Les militaires arrêtés transférés au camp I de la gendarmerie

Les officiers et sous-officiers supposés impliqués dans la récente mutinerie de Kati ont été transférés, lundi dernier dans la soirée, du Génie militaire à l’ex- base aérienne de Bamako au camp I de la gendarmerie nationale. Ce qui indique que les enquêtes vont démarrer pour situer les responsabilités dans la mutinerie dont la cible était le Général Amadou Haya Sanogo. Au nombre de trente, les officiers et sous-officiers concernés voient ainsi leur sort placé entre les mains de la justice militaire.
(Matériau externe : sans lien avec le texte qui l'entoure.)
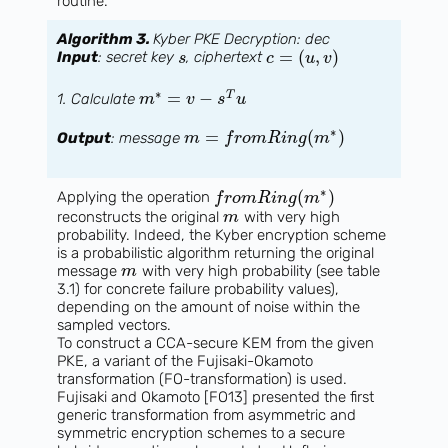
routine.
Algorithm 3.
Kyber PKE Decryption: dec
=
(
,
)
Input
: secret key
, ciphertext
s
c
u
v
∗
=
−
T
1. Calculate
m
v
s
u
∗
=
(
)
Output
: message
m
f
r
o
m
R
i
n
g
m
∗
(
)
Applying the operation
f
r
o
m
R
i
n
g
m
reconstructs the original
with very high
m
probability. Indeed, the Kyber encryption scheme
is a probabilistic algorithm returning the original
message
with very high probability (see table
m
3.1) for concrete failure probability values),
depending on the amount of noise within the
sampled vectors.
To construct a CCA-secure KEM from the given
PKE, a variant of the Fujisaki-Okamoto
transformation (FO-transformation) is used.
Fujisaki and Okamoto [FO13] presented the first
generic transformation from asymmetric and
symmetric encryption schemes to a secure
Rappelons que ces militaires, mécontents, armés jusqu’aux dents, étaient montés, le 30 septembre dernier, à Kati pour exiger du Général Sanogo leur passation au grade supérieur. Des frontistes ont été arrêtés et d’autres seraient toujours en cavale. Vrai ou faux? Il appartiendra maintenant à la justice militaire de tirer l’affaire au clair et de situer les responsabilités.

La FENAREC dénonce la mutation de 8 de ses membres à l’INA

La Fédération nationale de l’éducation, des sports, des arts, de la recherche et de la culture (FENAREC) a, dans une missive adressée au ministre de la Culture, dénoncé les mutations de 8 de ses membres de l’Institut national des Arts (INA). Ces mutations, à l’en croire, sont contraires aux conventions N° 87 et 98 de l’OIT ratifiées par le Mali.

Une convention qui met ces syndicalistes à l’abri de toute mutation sans leur demande. C’est pourquoi cette organisation syndicale réclame l’annulation pure et simple de cette décision pour ne pas créer une situation de crise au niveau de l’INA. Selon des sources proches de cette école, l’ancienne Directrice, Mme Fofana Aminata Djombana, qui serait à la base de ces mutations et qui n’était pas en odeur de sainteté auprès du comité syndical, serait elle aussi mutée.

Alliances en vue des législatives: la ruée vers le RPM pas assez forte

C’est une lapalissade de dire que le RPM est devenue la coqueluche des partis politiques depuis l’élection d’IBK à la présidence de la République. Voilà un parti qui venait, en terme de capacité de mobilisation et de représentation, loin derrière l’ADEMA et l’URD, voire la CODEM. Il n’était pas rare, du reste, de voir ses militants migrer vers d’autres cieux. En un mot, avant l’élection d’IBK, le RPM ne comptait pas beaucoup.

Maintenant c’est la ruée vers ce parti en vue des alliances dans le cadre des prochaines législatives. C’est ainsi que des premiers responsables de l’ADEMA, des élus URD et d’autres formations politiques ont viré du jour au lendemain au parti d’IBK. Avec l’espoir de figurer sur une liste avec le RPM et d’être …élus. En Afrique, tout le monde connaissant l’attractivité du parti au pouvoir sur les élections, les transfuges pensent qu’ils seront députés et cela quoi qu’il arrive.